A microscope enhanced with augmented reality is helping pathologists recognize cancerous tissue.
What’s new: The United States Department of Defense is using microscopes that use machine learning models based on research from Google to detect cancers.
How it works: The microscope, which costs $90,000 to $100,000, looks like a typical lab instrument, but it connects to a computer that superimposes the output of computer vision models over the view. Two controlled studies are underway at government hospitals, Defense Department research centers, and at the Mitre Corp., a nonprofit technology lab, where 13 units have been integrated into the regular pathology workflow.
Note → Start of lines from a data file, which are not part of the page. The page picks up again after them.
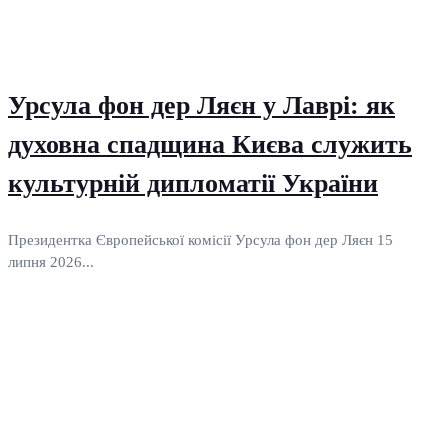
Урсула фон дер Ляєн у Лаврі: як
духовна спадщина Києва служить
культурній дипломатії України
Президентка Європейської комісії Урсула фон дер Ляєн 15
липня 2026...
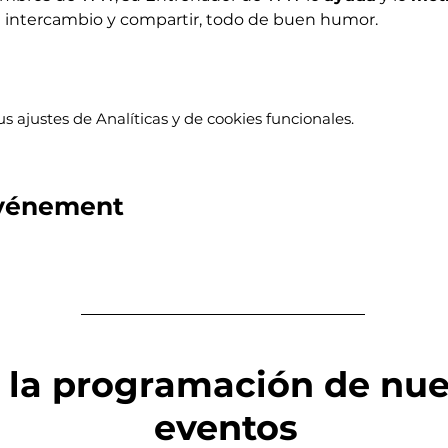
ntercambio y compartir, todo de buen humor.
 ajustes de Analíticas y de cookies funcionales.
événement
 la programación de nue
eventos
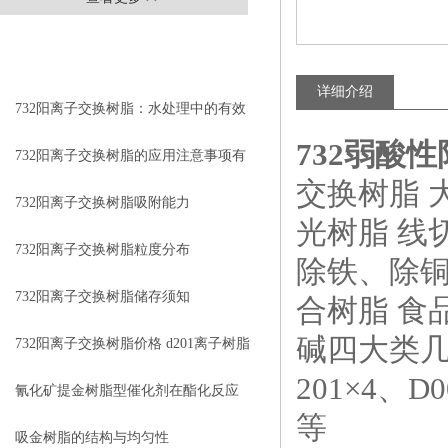
相关文章
RELEVANT ARTICLES
详细介绍
732阳离子交换树脂：水处理中的有效
732弱酸
去离子工具
732阳离子交换树脂的应用注意事项有
交换树脂 
哪些？
732阳离子交换树脂吸附能力
光树脂 线
732阳离子交换树脂粒度分布
除铁、除
732阳离子交换树脂储存须知
合树脂 食
碱四大类几十
732阳离子交换树脂价格 d201离子树脂
201×4、D
氰化矿提金树脂型催化剂在酯化反应
等
中的应用
吸金树脂的结构与均匀性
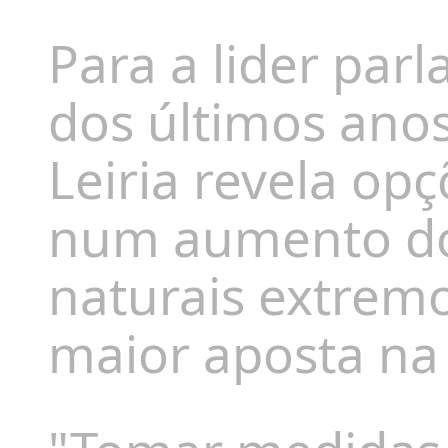
Para a lider par
dos últimos ano
Leiria revela
opç
num aumento do
naturais extrem
maior aposta na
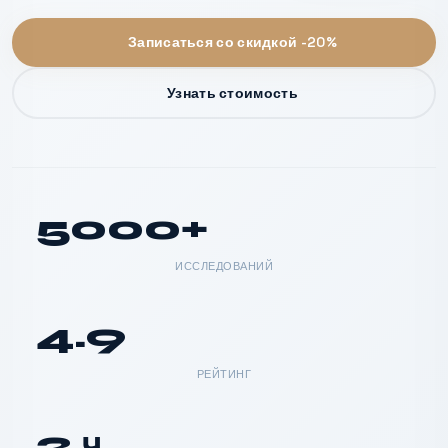
Записаться со скидкой -20%
Узнать стоимость
5000+
ИССЛЕДОВАНИЙ
4.9
РЕЙТИНГ
2 ч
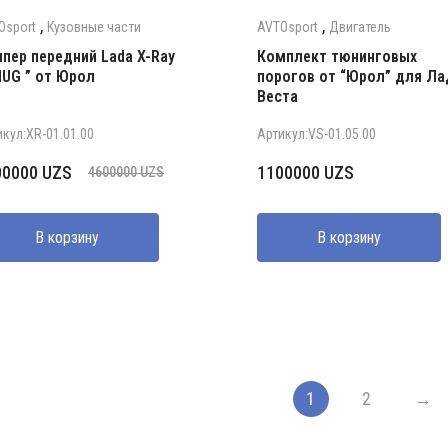
,
,
Osport
Кузовные части
AVTOsport
Двигатель
пер передний Lada X-Ray
Комплект тюнинговых
UG ” от Юрол
порогов от “Юрол” для Ла
Веста
икул:XR-01.01.00
Артикул:VS-01.05.00
рвоначальная
кущая
00000
UZS
1100000
UZS
4600000
UZS
на
а:
ставляла
0000 UZS.
В корзину
В корзину
0000 UZS.
1
2
→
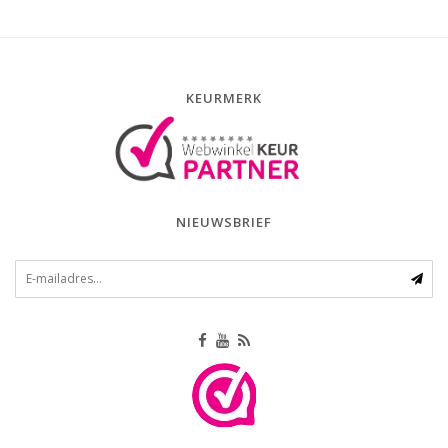
KEURMERK
NIEUWSBRIEF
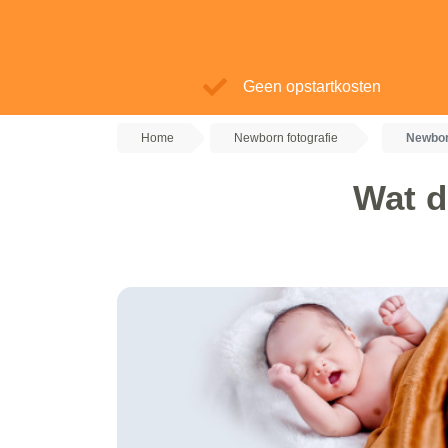
Geen opstartkosten
Home
Newborn fotografie
Newbor
Wat d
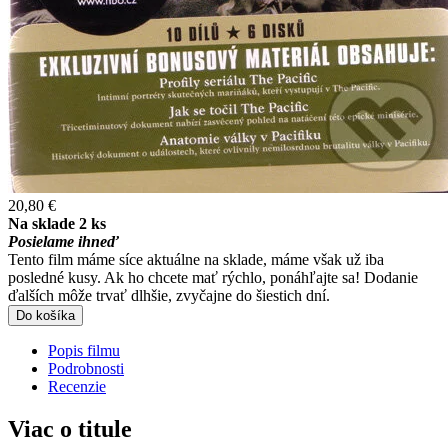
20,80 €
Na sklade 2 ks
Posielame ihneď
Tento film máme síce aktuálne na sklade, máme však už iba
posledné kusy. Ak ho chcete mať rýchlo, ponáhľajte sa! Dodanie
ďalších môže trvať dlhšie, zvyčajne do šiestich dní.
Do košíka
Popis filmu
Podrobnosti
Recenzie
Viac o titule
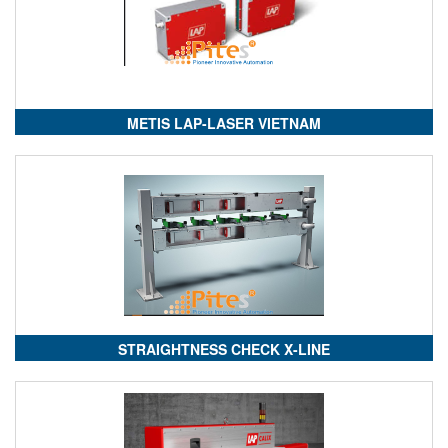
METIS LAP-LASER VIETNAM
STRAIGHTNESS CHECK X-LINE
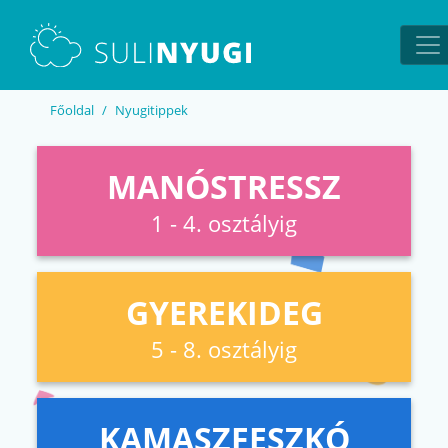
EN
UA
Főoldal
Nyugitippek
MANÓSTRESSZ
1 - 4. osztályig
GYEREKIDEG
5 - 8. osztályig
KAMASZFESZKÓ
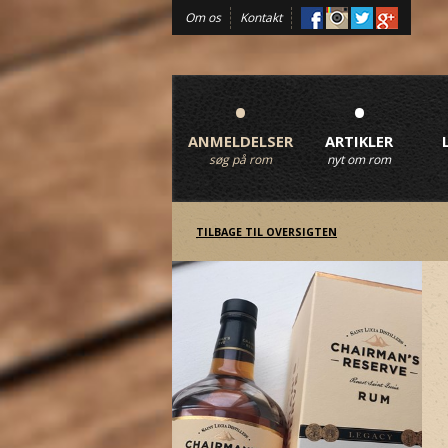
Om os
Kontakt
•
•
ANMELDELSER
ARTIKLER
søg på rom
nyt om rom
TILBAGE TIL OVERSIGTEN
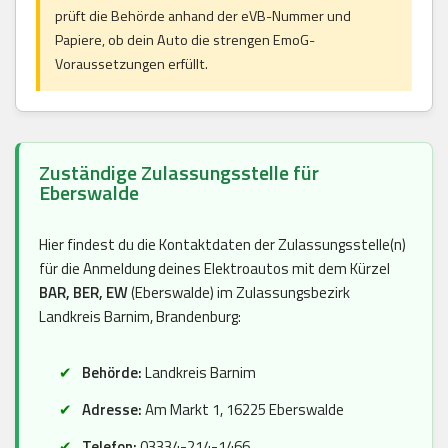
prüft die Behörde anhand der eVB-Nummer und
Papiere, ob dein Auto die strengen EmoG-
Voraussetzungen erfüllt.
Zuständige Zulassungsstelle für
Eberswalde
Hier findest du die Kontaktdaten der Zulassungsstelle(n)
für die Anmeldung deines Elektroautos mit dem Kürzel
BAR, BER, EW
(Eberswalde) im Zulassungsbezirk
Landkreis Barnim, Brandenburg:
Behörde:
Landkreis Barnim
Adresse:
Am Markt 1, 16225 Eberswalde
Telefon:
03334-214-1466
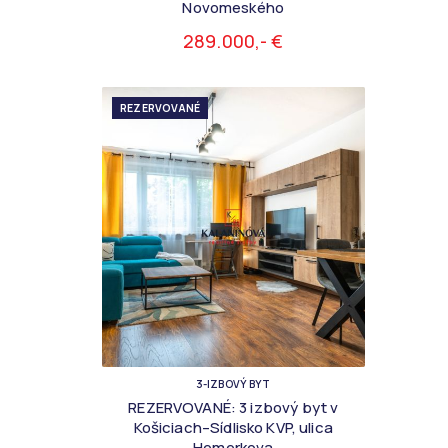
Novomeského
289.000,- €
REZERVOVANÉ
3-IZBOVÝ BYT
REZERVOVANÉ: 3 izbový byt v
Košiciach–Sídlisko KVP, ulica
Hemerkova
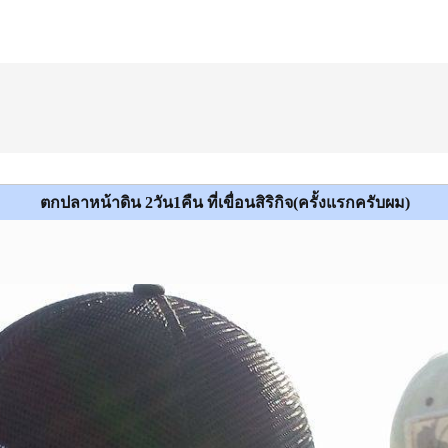
ตกปลาหน้าดิน 2วัน1คืน ที่เขื่อนสิริกิจ(ครั้งแรกครับผม)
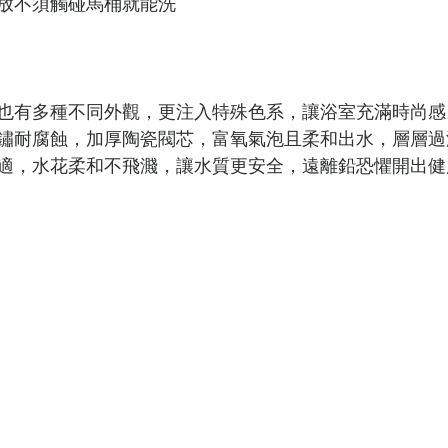
放不須觸碰馬桶就能洗
也有多種不同外觀，更注入特殊色系，讓浴室充滿時尚感
鏽耐腐蝕，加厚陶瓷閥芯，富氧氣泡且柔和出水，層層過
適，水花柔和不飛濺，讓水質更安全，遠離鉛恐懼開出健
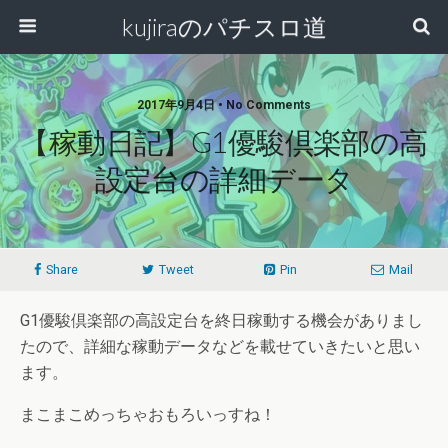
kujiraのパチスロ道
2017年9月4日 • No Comments
【稼動日記】G1優駿倶楽部の高
設定台の詳細データ
Share
Tweet
Pin
Mail
G1優駿倶楽部の高設定台を終日稼動する機会がありまし
たので、詳細な稼動データなどを載せていきたいと思い
ます。
まこまこめっちゃおもろいっすね！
- The Defense Innovation Unit (DIU) partnered with Google to develop the microscope’s software and German optics manufacturer Jenoptik to produce the hardware.
- The DIU and Google developed four machine learning algorithms to detect cancers of the breast, cervix, prostate and, as well as rapid mitosis, the uncontrolled cell division that occurs in cancer. The algorithms were trained on anonymized data from Defense Department and Veterans Affairs hospitals.
- If one of the algorithms detects a tumor, the models outline it, grade its severity, and produce a heatmap that displays its boundaries.
Behind the news: Google researchers proposed an AI-powered augmented reality microscope in 2018, and published its research in Nature in 2019. The U.S. government joined the project in 2020. A 2022 paper demonstrated the breast-cancer algorithm’s success at detecting tumors in lymph nodes.
Why it matters: Cancer can be deadly, and early identification of a cancer’s type — and thus how aggressive it is — is a key to effective treatment. Microscopes equipped with computer vision can help pathologists diagnose tumors faster and more accurately. They also may be useful for training new pathologists to identify cancers visually.
We’re thinking: Some previous medical AI projects, after initial excitement, turned out to be hard to operationalize due to variations in the surrounding environment and other factors. The relatively controlled nature of pathology samples seems like a good bet for deployment of augmented-reality microscopes. We look forward to the conclusions of the currently ongoing studies.